[Data under study]

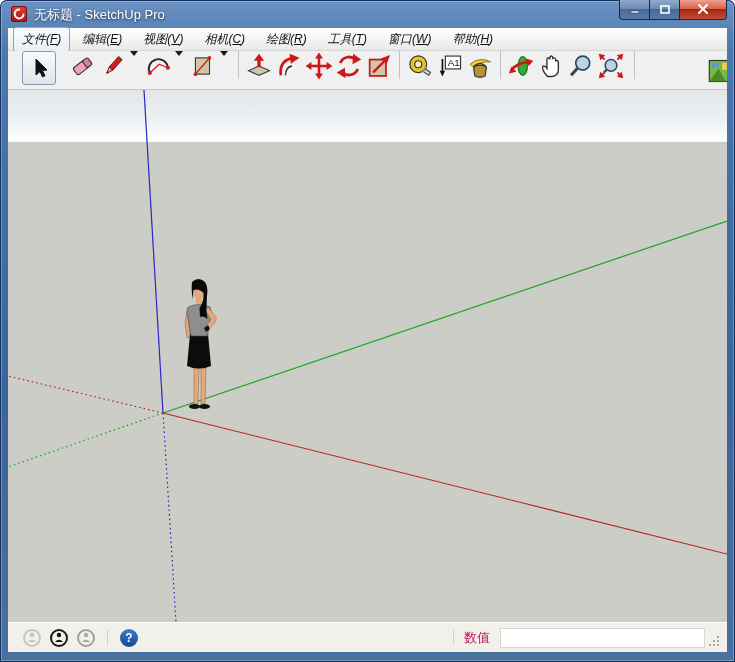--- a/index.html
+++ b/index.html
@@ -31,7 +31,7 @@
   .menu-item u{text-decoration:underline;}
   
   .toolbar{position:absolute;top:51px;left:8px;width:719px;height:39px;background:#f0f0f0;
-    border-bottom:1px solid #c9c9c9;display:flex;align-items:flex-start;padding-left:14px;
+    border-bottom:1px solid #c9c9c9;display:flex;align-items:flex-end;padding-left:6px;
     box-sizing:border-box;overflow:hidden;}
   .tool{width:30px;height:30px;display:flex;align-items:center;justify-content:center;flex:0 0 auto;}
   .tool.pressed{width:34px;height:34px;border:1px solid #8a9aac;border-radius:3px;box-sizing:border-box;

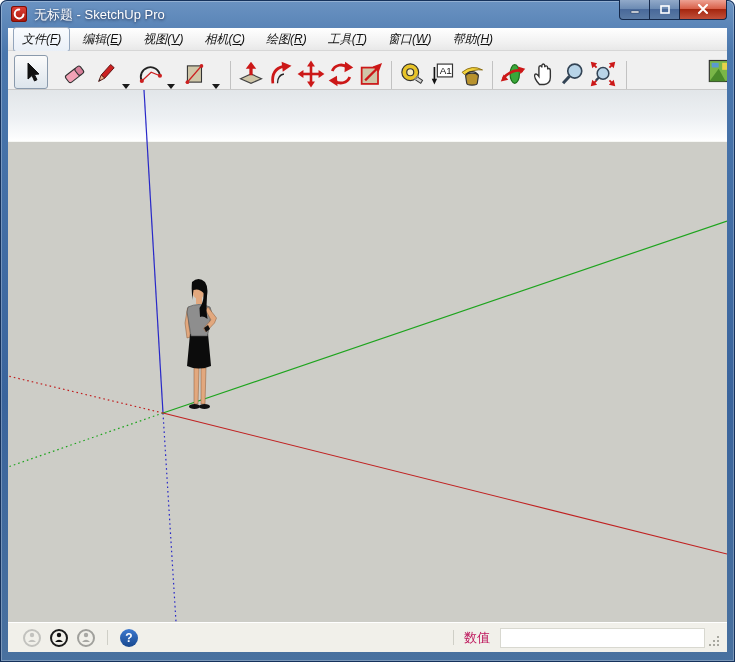--- a/index.html
+++ b/index.html
@@ -60,7 +60,7 @@
     font-weight:bold;margin-left:12px;}
   .ssep{width:1px;height:15px;background:#cfcfc7;margin-left:12px;flex:0 0 auto;}
   .spacer{flex:1;}
-  .measure-label{font-size:13px;color:#be185d;margin:0 10px 0 10px;white-space:nowrap;}
+  .measure-label{font-size:13px;color:#0f766e;margin:0 10px 0 10px;white-space:nowrap;}
   .measure-input{width:205px;height:20px;border:1px solid #d8d8d0;background:#fff;outline:none;
     font-size:12px;padding:0 3px;box-sizing:border-box;}
   .grip{width:13px;height:13px;margin:8px 0 0 3px;flex:0 0 auto;}

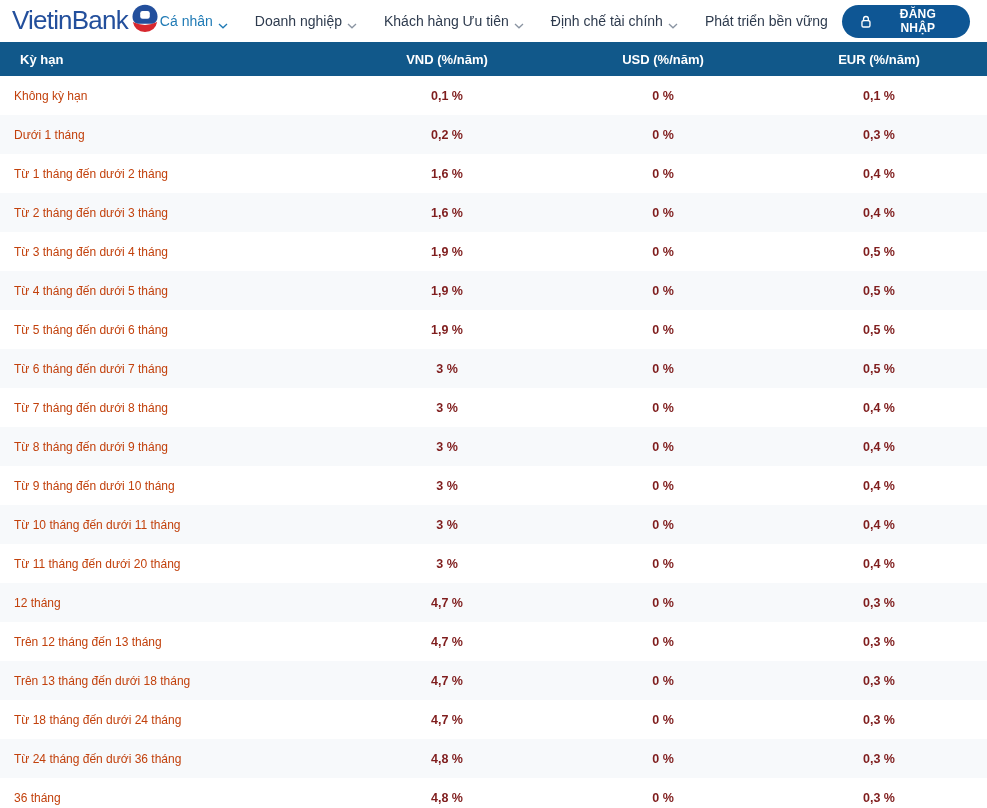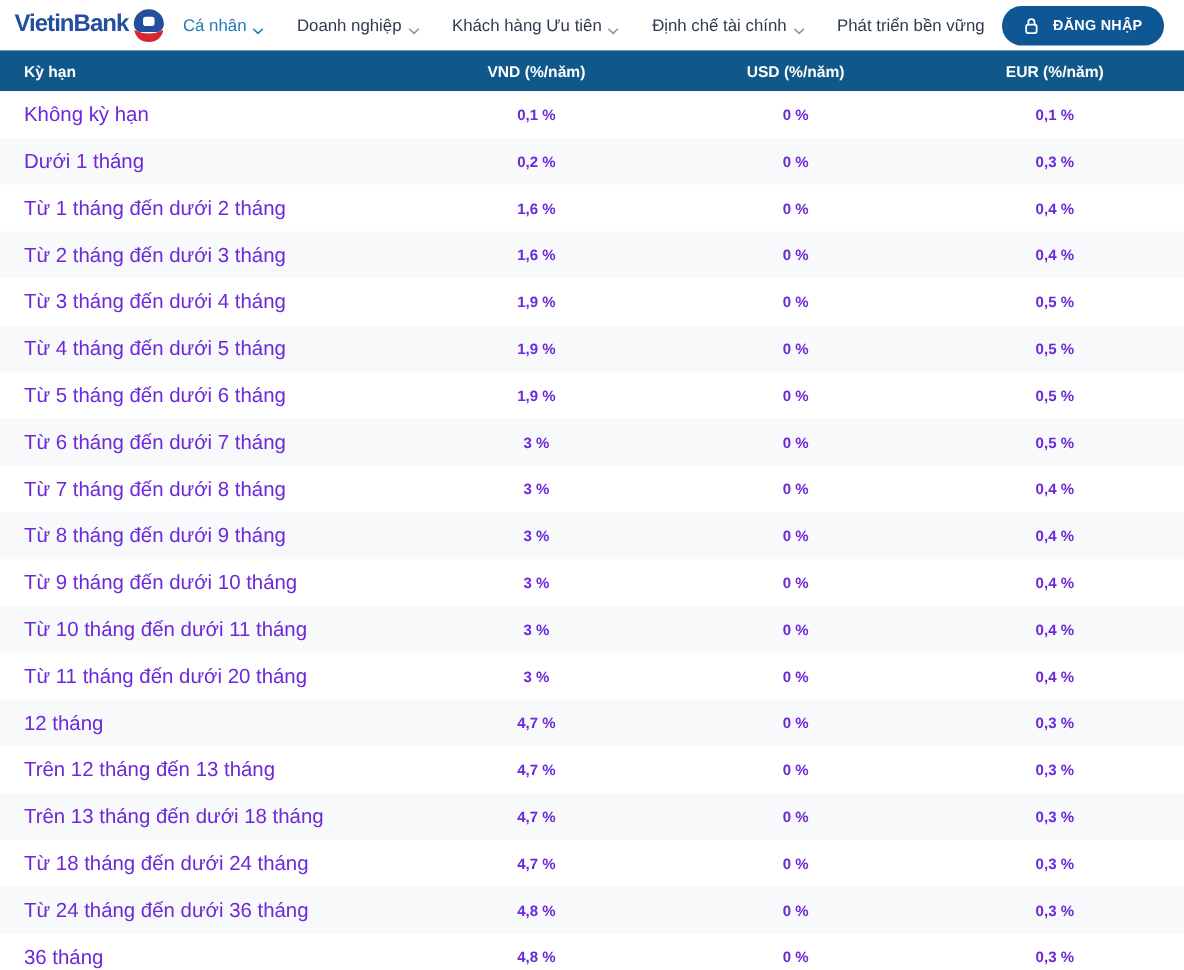--- a/index.html
+++ b/index.html
@@ -9,7 +9,7 @@
   
   .topbar { height:42px; display:flex; align-items:center; padding:0 17px 0 12px; background:#fff; }
   .logo { position:relative; display:flex; align-items:flex-end; padding-right:32px; cursor:pointer; }
-  .logo-text { font-size:20px; font-weight:700; color:#234f9c; letter-spacing:-0.8px; line-height:1; padding-bottom:3px; }
+  .logo-text { font-size:26px; font-weight:400; color:#234f9c; letter-spacing:-0.8px; line-height:1; padding-bottom:3px; }
   .logo-mark { position:absolute; right:0; top:-3px; }
 
   nav { margin-left:auto; display:flex; align-items:center; gap:27px; }

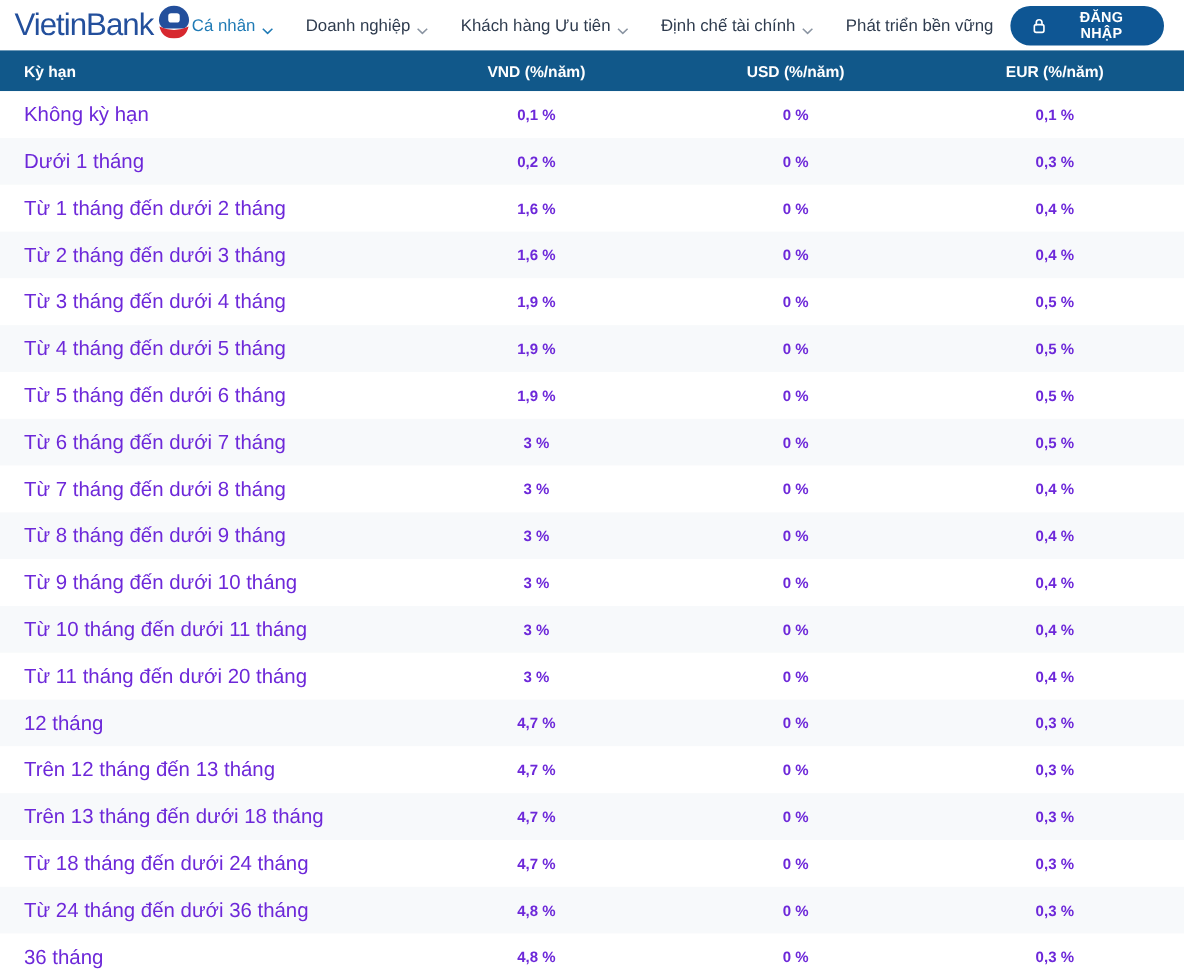--- a/index.html
+++ b/index.html
@@ -32,7 +32,7 @@
 
   .tr { height:39px; background:#fff; }
   .tr.alt { background:#f7f9fb; }
-  .td-label { font-size:17px; color:#6d28d9; padding-left:20px; }
+  .td-label { font-size:12px; color:#c2410c; padding-left:14px; }
   .td-val { font-size:12.5px; font-weight:600; color:#6d28d9; text-align:center; }
 </style>
 </head>

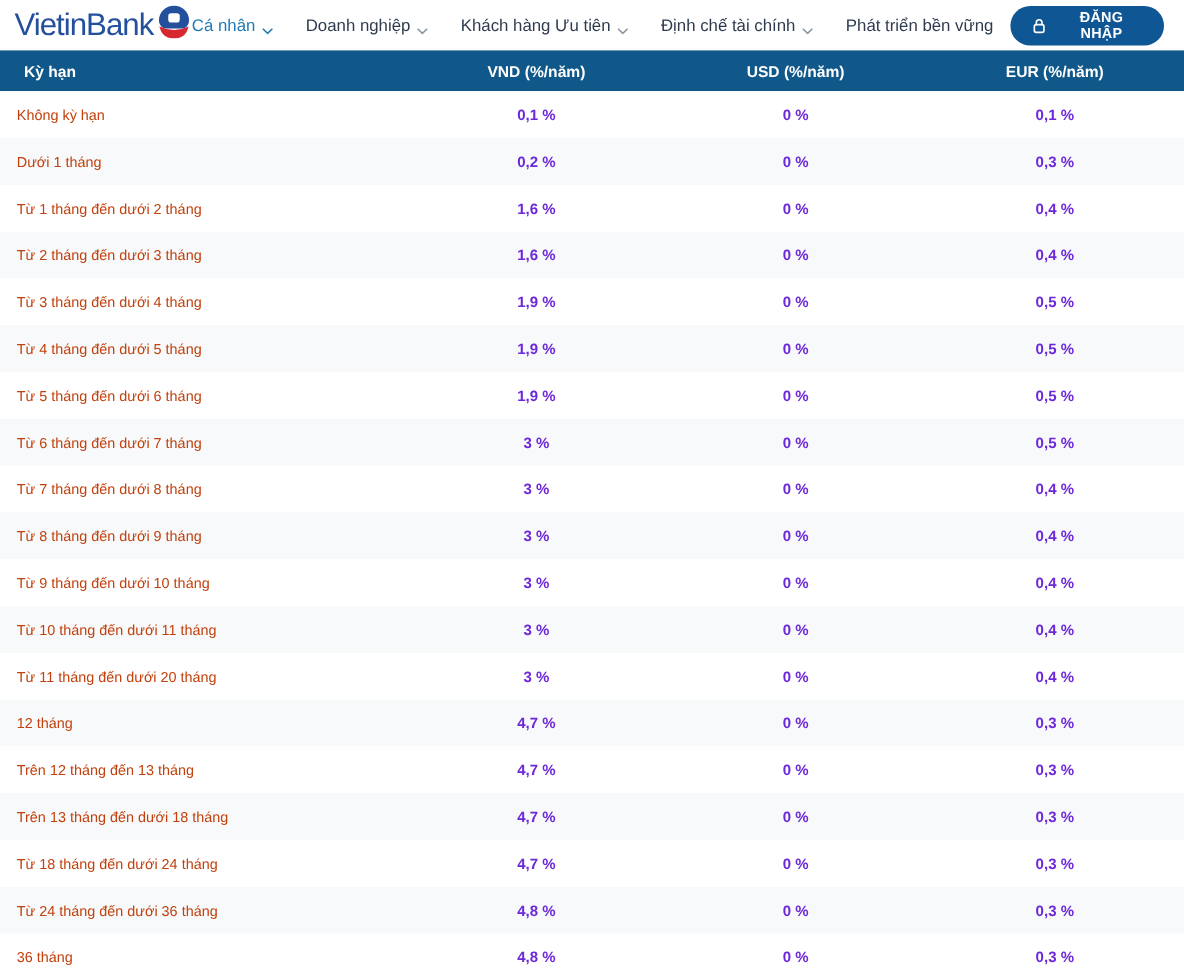--- a/index.html
+++ b/index.html
@@ -33,7 +33,7 @@
   .tr { height:39px; background:#fff; }
   .tr.alt { background:#f7f9fb; }
   .td-label { font-size:12px; color:#c2410c; padding-left:14px; }
-  .td-val { font-size:12.5px; font-weight:600; color:#6d28d9; text-align:center; }
+  .td-val { font-size:12.5px; font-weight:600; color:#7f1d1d; text-align:center; }
 </style>
 </head>
 <body>

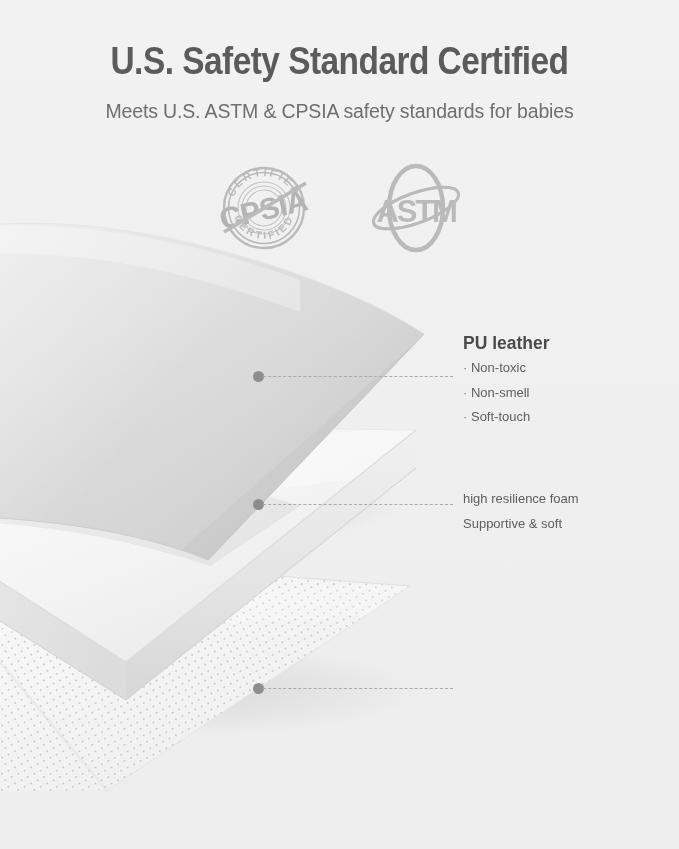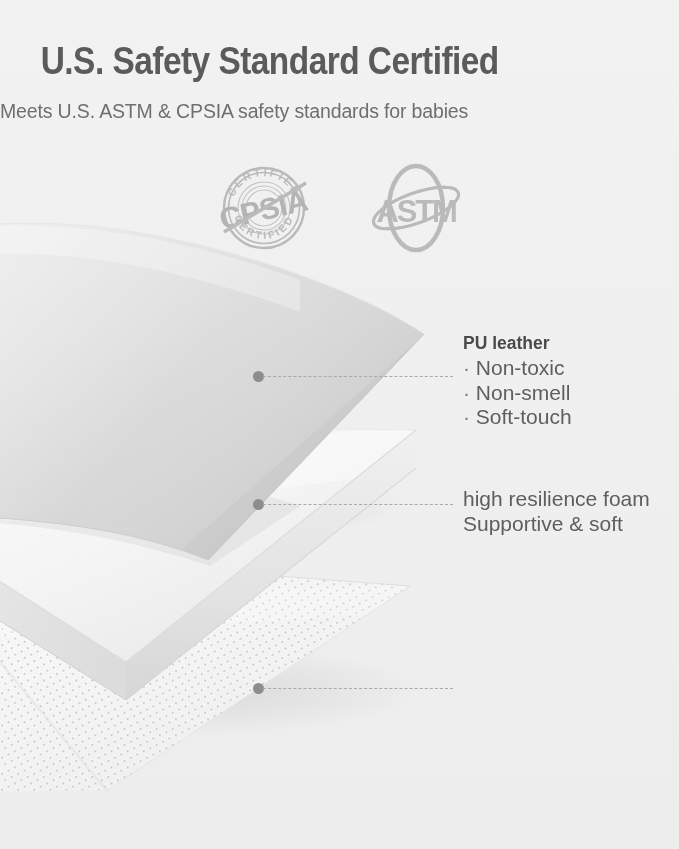--- a/index.html
+++ b/index.html
@@ -30,7 +30,7 @@
     left: 0;
     top: 38px;
     width: 679px;
-    text-align: left;
+    text-align: center;
     z-index: 40;
   }
   .headline {

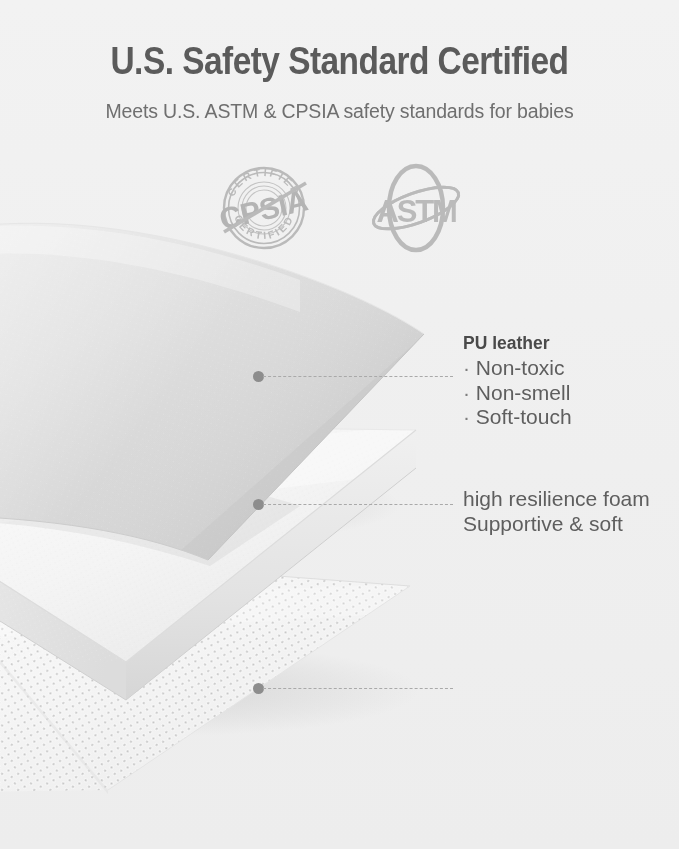--- a/index.html
+++ b/index.html
@@ -92,7 +92,7 @@
     white-space: nowrap;
   }
   .callout-line {
-    font-size: 21px;
+    font-size: 13px;
     font-weight: normal;
     color: #5e5e5e;
     line-height: 24.5px;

[/Data under study]

▶ _What the exercise asks_:
Find the word "background" in the records and pull out each line that has it.

▶ _Expected answer_:
   .toolbar{position:absolute;top:51px;left:8px;width:719px;height:39px;background:#f0f0f0;
   .ssep{width:1px;height:15px;background:#cfcfc7;margin-left:12px;flex:0 0 auto;}
   .measure-input{width:205px;height:20px;border:1px solid #d8d8d0;background:#fff;outline:none;
   .topbar { height:42px; display:flex; align-items:center; padding:0 17px 0 12px; background:#fff; }
   .tr { height:39px; background:#fff; }
   .tr.alt { background:#f7f9fb; }
   .tr { height:39px; background:#fff; }
   .tr.alt { background:#f7f9fb; }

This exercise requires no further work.